As always, depending what you rely on your computer to do for you, ymmv. In many cases, an iPad is more than enough for those folks checking email, Facebook, capturing and editing pics and video, surfing the net and reading their books....listening to their music or watching their videos. On the flip side, there HAS to be a platform that allows for the development of all that content being consumed by the iPad users. Hence, the development community...and the need for more and more power.
This. Apple is trying to make laptops right now for the mass market, but pretty soon there will be no mass market left for laptops, and it'll just be a professional market that *can't* do their work on an iPad.
Apple seems to forget that they escaped their 90s doldrums by making a platform that was spectacular for professionals -- content and particularly software creators. It was these people, who found that the OS X platform was fun to make software on and for, we're the ones who turned around the perception that you shouldn't buy a Mac because there's no software for it.

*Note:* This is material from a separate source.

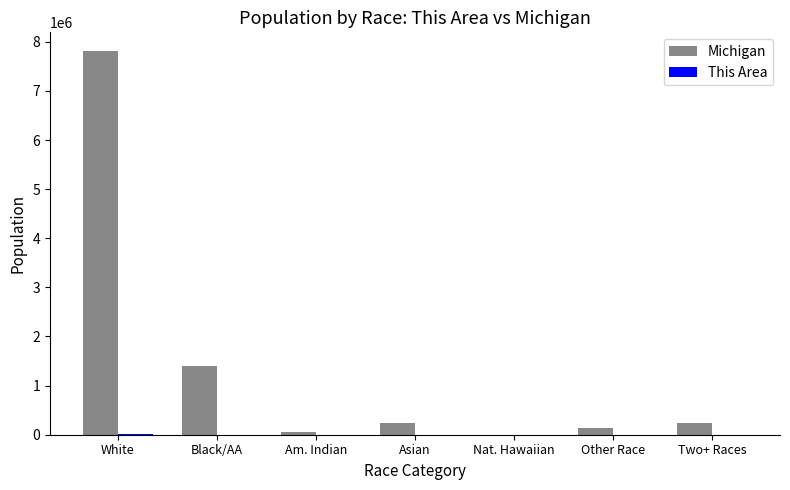

How many categories are shown in the chart?

7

Well, apple seems to be going out of their way now to make things hard on developers -- whether it's creating hardware that doesn't meet the expectations of power users, or dumbing down their OS in ways that interfere with the power user's workflow, or even just the pain the the ass process and obnoxious, limiting rules and hoop-jumping to get an application into the app store (at my place of work, you'll hear someone swear at apple for it daily).
Down the line (and I mean in the 7-10 year range), as more consumers discover they can get by with less-expensive tablets instead of laptops, apple is going to have a choice on its hands. It can drop laptops to mass market prices (something that doesn't seem very apple-like). It can tailor them and the OS to the needs of the professionals who still need them. Or it can drop them altogether, and run the risk of its becoming very difficult or even less attractive to develop applications for iOS, causing what will then be their flagship platform to start to fall behind. Personally, I think the second option would be the best... But if not, well, apple will probably lose a consumer for their devices too.